REQUIRED WORK:
Give only the number of lines in the records that include the string "Groupe".

---- DATASET EXCERPTS

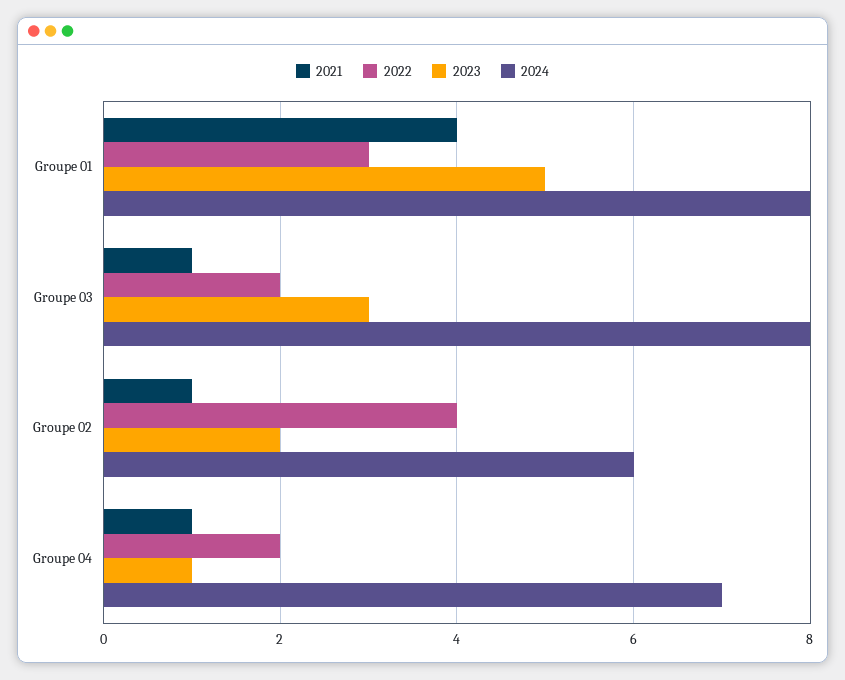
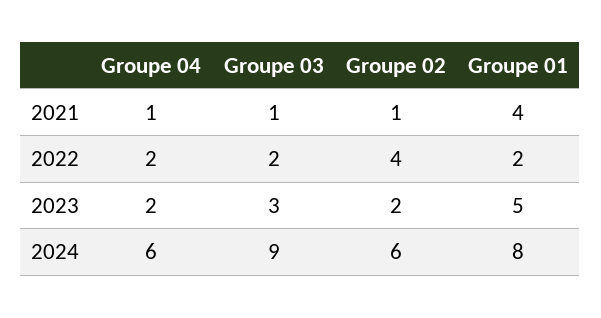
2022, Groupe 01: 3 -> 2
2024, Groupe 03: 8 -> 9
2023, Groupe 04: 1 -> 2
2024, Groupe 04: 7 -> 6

--------
---- DATASET EXCERPTS

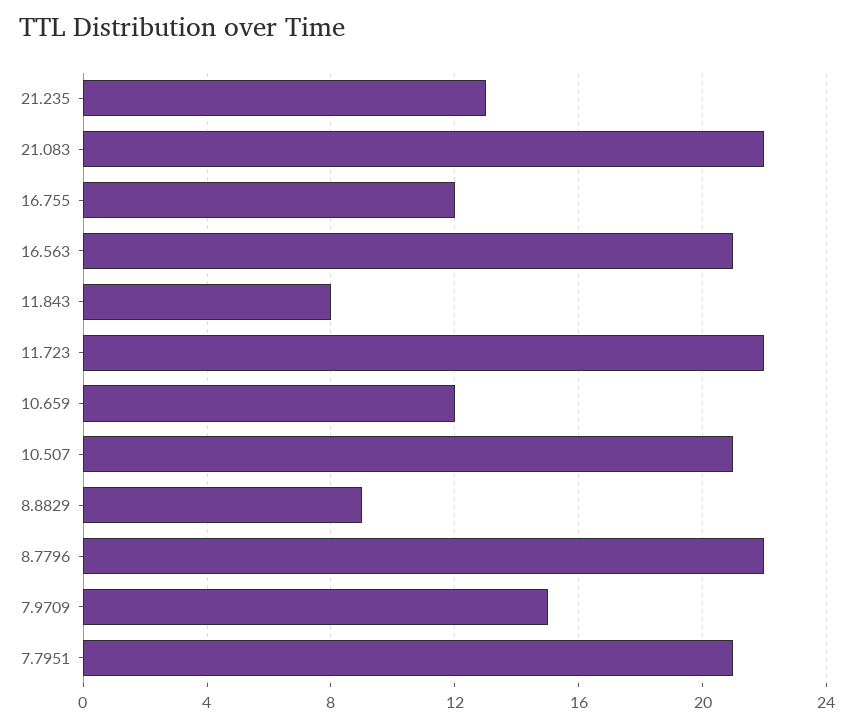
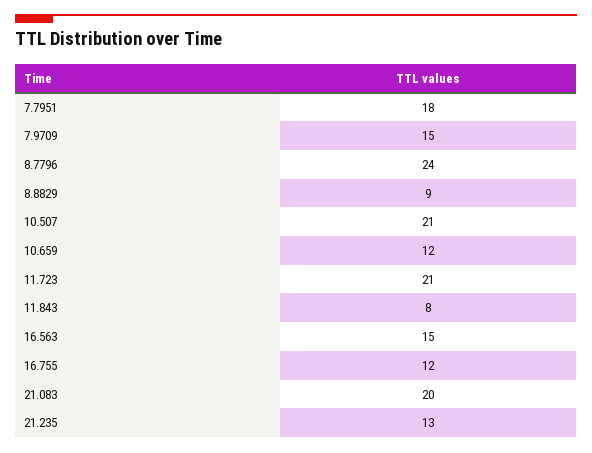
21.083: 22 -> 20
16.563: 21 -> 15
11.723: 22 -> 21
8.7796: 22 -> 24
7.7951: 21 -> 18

--------
---- DATASET EXCERPTS

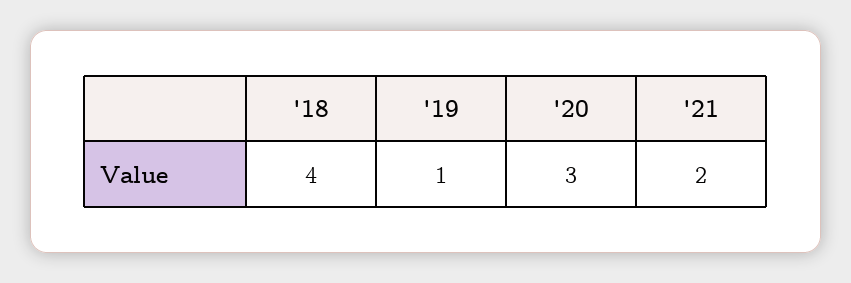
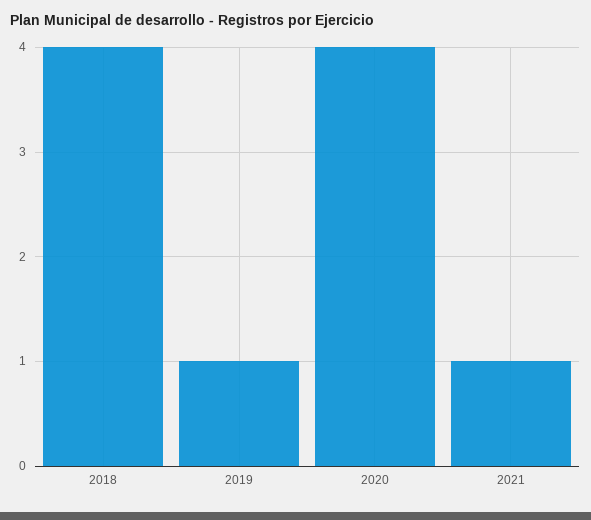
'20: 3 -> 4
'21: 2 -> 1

--------

FINISHED EXERCISE:
4